═══ PROVIDED RECORDS ═══

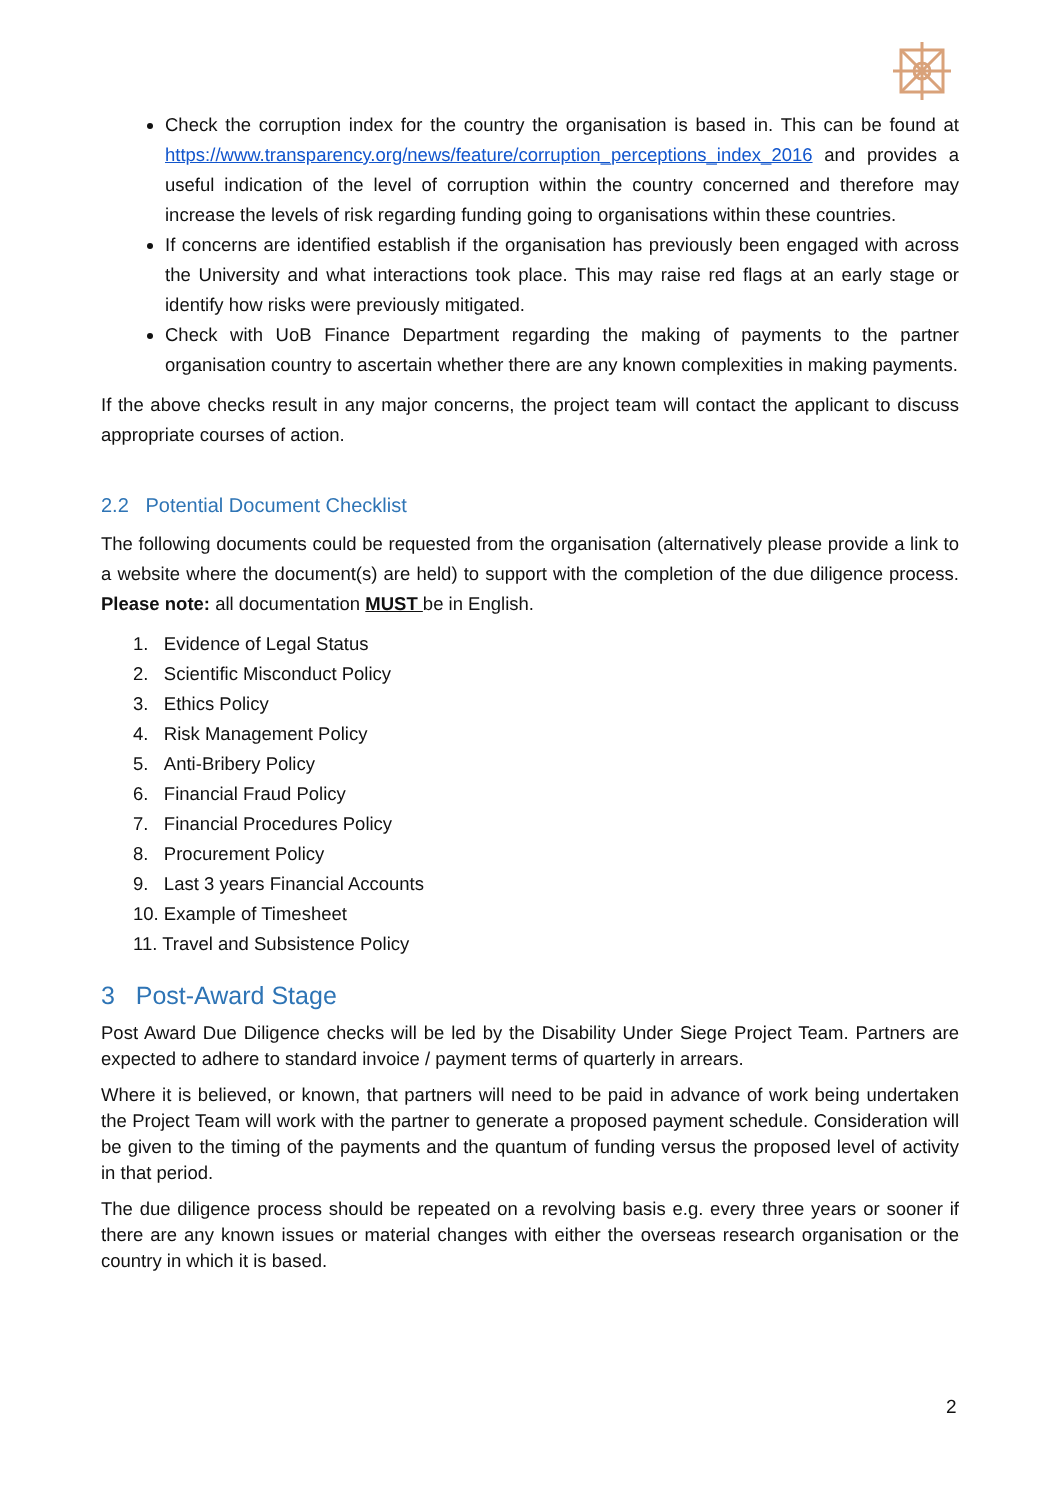Check the corruption index for the country the organisation is based in. This can be found at https://www.transparency.org/news/feature/corruption_perceptions_index_2016 and provides a useful indication of the level of corruption within the country concerned and therefore may increase the levels of risk regarding funding going to organisations within these countries.
If concerns are identified establish if the organisation has previously been engaged with across the University and what interactions took place. This may raise red flags at an early stage or identify how risks were previously mitigated.
Check with UoB Finance Department regarding the making of payments to the partner organisation country to ascertain whether there are any known complexities in making payments.
If the above checks result in any major concerns, the project team will contact the applicant to discuss appropriate courses of action.
2.2 Potential Document Checklist
The following documents could be requested from the organisation (alternatively please provide a link to a website where the document(s) are held) to support with the completion of the due diligence process. Please note: all documentation MUST be in English.
1. Evidence of Legal Status
2. Scientific Misconduct Policy
3. Ethics Policy
4. Risk Management Policy
5. Anti-Bribery Policy
6. Financial Fraud Policy
7. Financial Procedures Policy
8. Procurement Policy
9. Last 3 years Financial Accounts
10. Example of Timesheet
11. Travel and Subsistence Policy
3 Post-Award Stage
Post Award Due Diligence checks will be led by the Disability Under Siege Project Team. Partners are expected to adhere to standard invoice / payment terms of quarterly in arrears.
Where it is believed, or known, that partners will need to be paid in advance of work being undertaken the Project Team will work with the partner to generate a proposed payment schedule. Consideration will be given to the timing of the payments and the quantum of funding versus the proposed level of activity in that period.
The due diligence process should be repeated on a revolving basis e.g. every three years or sooner if there are any known issues or material changes with either the overseas research organisation or the country in which it is based.
2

═══

> **DIRECTIONS FOR THIS TASK**
Of the lines above, copy each that contains "known".

> **RESULT FOR THIS EXERCISE**
Check with UoB Finance Department regarding the making of payments to the partner organisation country to ascertain whether there are any known complexities in making payments.
Where it is believed, or known, that partners will need to be paid in advance of work being undertaken the Project Team will work with the partner to generate a proposed payment schedule. Consideration will be given to the timing of the payments and the quantum of funding versus the proposed level of activity in that period.
The due diligence process should be repeated on a revolving basis e.g. every three years or sooner if there are any known issues or material changes with either the overseas research organisation or the country in which it is based.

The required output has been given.